> [Dataset items]
+++

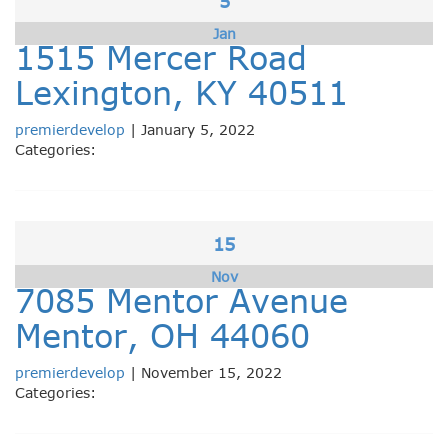
5
Jan
1515 Mercer Road
Lexington, KY 40511
premierdevelop
|
January 5, 2022
Categories:
15
Nov
7085 Mentor Avenue
Mentor, OH 44060
premierdevelop
|
November 15, 2022
Categories:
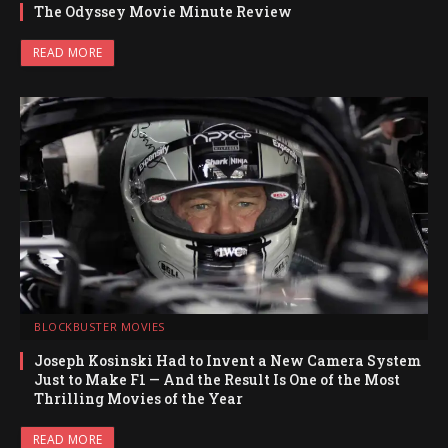
The Odyssey Movie Minute Review
READ MORE
BLOCKBUSTER MOVIES
Joseph Kosinski Had to Invent a New Camera System
Just to Make F1 — And the Result Is One of the Most
Thrilling Movies of the Year
READ MORE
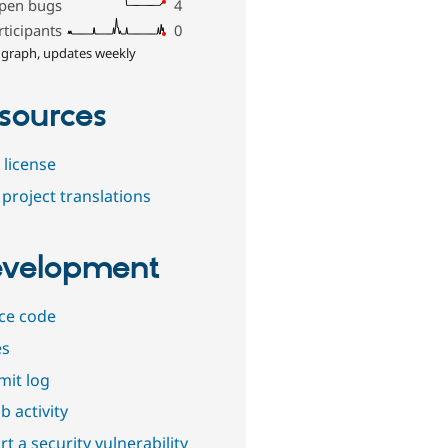
pen bugs
4
rticipants
0
 graph, updates weekly
sources
 license
project translations
velopment
ce code
es
it log
b activity
t a security vulnerability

+++

> [WHAT YOU SHOULD DO] Reproduce each entry exactly as written, but leave out the images.

> [FINISHED EXERCISE]
5
Jan
1515 Mercer Road
Lexington, KY 40511
premierdevelop
|
January 5, 2022
Categories:
15
Nov
7085 Mentor Avenue
Mentor, OH 44060
premierdevelop
|
November 15, 2022
Categories:
The Odyssey Movie Minute Review
READ MORE
BLOCKBUSTER MOVIES
Joseph Kosinski Had to Invent a New Camera System
Just to Make F1 — And the Result Is One of the Most
Thrilling Movies of the Year
READ MORE
pen bugs
4
rticipants
0
 graph, updates weekly
sources
 license
project translations
velopment
ce code
es
it log
b activity
t a security vulnerability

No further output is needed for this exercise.